LATITUDES

La présence du père en salle d’accouchement

Doivent-ils vraiment assister à la naissance? La question est encore tabou, mais en privé, ils en parlent. Les pères ne cachent plus leurs peurs. De n’être pas à la hauteur ou de décevoir.

Les pères sont aujourd’hui quasi contraints d’accompagner la mère de leur enfant en salle d’accouchement, sous peine de passer pour des déserteurs. Certains d’entre eux sortent du bois et témoignent de leur réticence face à ce nouveau «passage obligé».

Un an après la naissance de sa fille, Thierry ne s’en est toujours pas remis. Ce jeune homme au physique de déménageur cache un être hypersensible que la vue du sang fait chavirer. Mais en père qui se respecte, il y est allé.

«Aucun de mes copains ne s’est débiné, raconte-t-il. J’aurais eu l’air de quoi en restant dans le couloir comme les hommes de la génération de mon père?» Depuis cette expérience traumatisante, le couple s’interroge. Lors d’une éventuelle nouvelle naissance, Thierry sera-t-il de la partie?

Encore tabou, la remise en question du passage obligé des pères en salle d’accouchement ne saurait être éludée. Lancer la discussion sur ce sujet lors d’un repas entre amis, c’est garantir des échanges sans fin.

Du côté des mères, l’éventail des regards posés sur la présence des conjoints est large. Du «iI était chou, n’a pas lâché ma main» au «franchement, c’est moi qui le coachais», en passant par le «depuis, il connaît mon courage», on enregistre des témoignages très contrastés.

Côté paternel, on retrouve une verve qui évoque les faits d’armes au service militaire. «Toute la nuit, ça a duré. Je ne crois pas que je me sois assis. Je suis sorti lessivé», «A un moment, la sage-femme m’a même demandé de l’aider», «Je ne sais pas si elle aurait tenu le coup sans mon soutien».

A croire qu’ils ont livré bataille. Mais entendus individuellement, ces pères ne cachent plus leurs peurs. De voir leur femme donner naissance. De n’être pas à la hauteur. De décevoir.

Plus de 73’400 enfants sont nés en Suisse en 2006, soit autant de pères confrontés à l’épreuve. Une épreuve qui se déroule dans un décor de moins en moins aseptisé. Les nouvelles salles d’accouchement ressemblent à des chambres d’hôtel luxueuses. Ainsi celle de l’hôpital de Delémont qui vient d’être inaugurée et fait de son lit parental une pièce maîtresse.

Toutes les parturientes ne bénéficieront pas d’un lit sur mesure ou d’un bassin d’eau tempérée. Nombreuses sont celles qui s’allongeront sur une table d’opération. Plus d’un enfant sur quatre naît par césarienne, avec d’importants écarts entre cantons (16,3% dans le canton du Jura et 37% dans celui de Zoug). Qu’en est-il alors des pères?

Bill Clinton, en précurseur, avait revendiqué lors de la naissance de sa fille Chelsea en 1980, son droit à assister à la césarienne de Hillary. La question fait toujours débat. Des arguments divergents conduisent maternités et chirurgiens à accueillir ou s’opposer à la présence des pères derrière le champ opératoire.

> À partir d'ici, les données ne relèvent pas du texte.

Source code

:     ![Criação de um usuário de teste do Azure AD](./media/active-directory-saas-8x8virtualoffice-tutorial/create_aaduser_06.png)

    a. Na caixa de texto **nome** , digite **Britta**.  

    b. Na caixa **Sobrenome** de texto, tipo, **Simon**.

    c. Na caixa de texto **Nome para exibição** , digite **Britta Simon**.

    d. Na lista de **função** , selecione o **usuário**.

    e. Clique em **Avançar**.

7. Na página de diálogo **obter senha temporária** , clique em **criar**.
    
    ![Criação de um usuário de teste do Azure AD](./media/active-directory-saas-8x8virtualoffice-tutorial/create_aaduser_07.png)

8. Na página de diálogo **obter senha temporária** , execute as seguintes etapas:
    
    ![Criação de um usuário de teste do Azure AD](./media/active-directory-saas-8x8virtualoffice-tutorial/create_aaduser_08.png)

Le nouveau rôle des pères à la naissance n’a-t-il pas été défini à partir des seules aspirations des mères, privant leurs partenaires d’un accompagnement à devenir père? Actuellement, les hommes ne peuvent plus s’en référer au vécu de leurs prédécesseurs. Ils assistent à un événement purement féminin qui bien souvent leur échappe.

Des rites — tels que la couvade, pratiquée dans certaines cultures et anciennement chez nous — aidaient les hommes à accéder à l’état de père. Au cours de la couvade, le père simule les douleurs de l’enfantement et est ensuite alité aux côtés de la mère. Les rituels ont disparu. La formule idéale reste à inventer.

En attendant, «le plus important c’est que le père ait vraiment le choix d’assister ou non à l’accouchement. Il ne doit pas le faire juste pour faire plaisir à sa compagne», estime Christelle Bonnard, psychothérapeute spécialiste de la parentalité. «S’ils avaient vraiment libre choix, c’est-à-dire sans la pression sociale qu’il y a autour, je ne suis pas sûre que 10% des hommes assisteraient à l’accouchement», ajoute-t-elle.

La médecine fœtale facilitera-t-elle un meilleur partenariat parental à la naissance? «La société a une conception ancienne de la naissance, une conception qui date d’avant l’échographie», souligne le docteur Roger Bessis dans «Qui sommes-nous avant de naître?» (Calmann-Lévy).

Effectivement, si découvrir ensemble grâce à l’échographie le fœtus de son enfant est la conception moderne de la naissance, alors son vécu est moins douloureux et plus facile à partager pour les parents.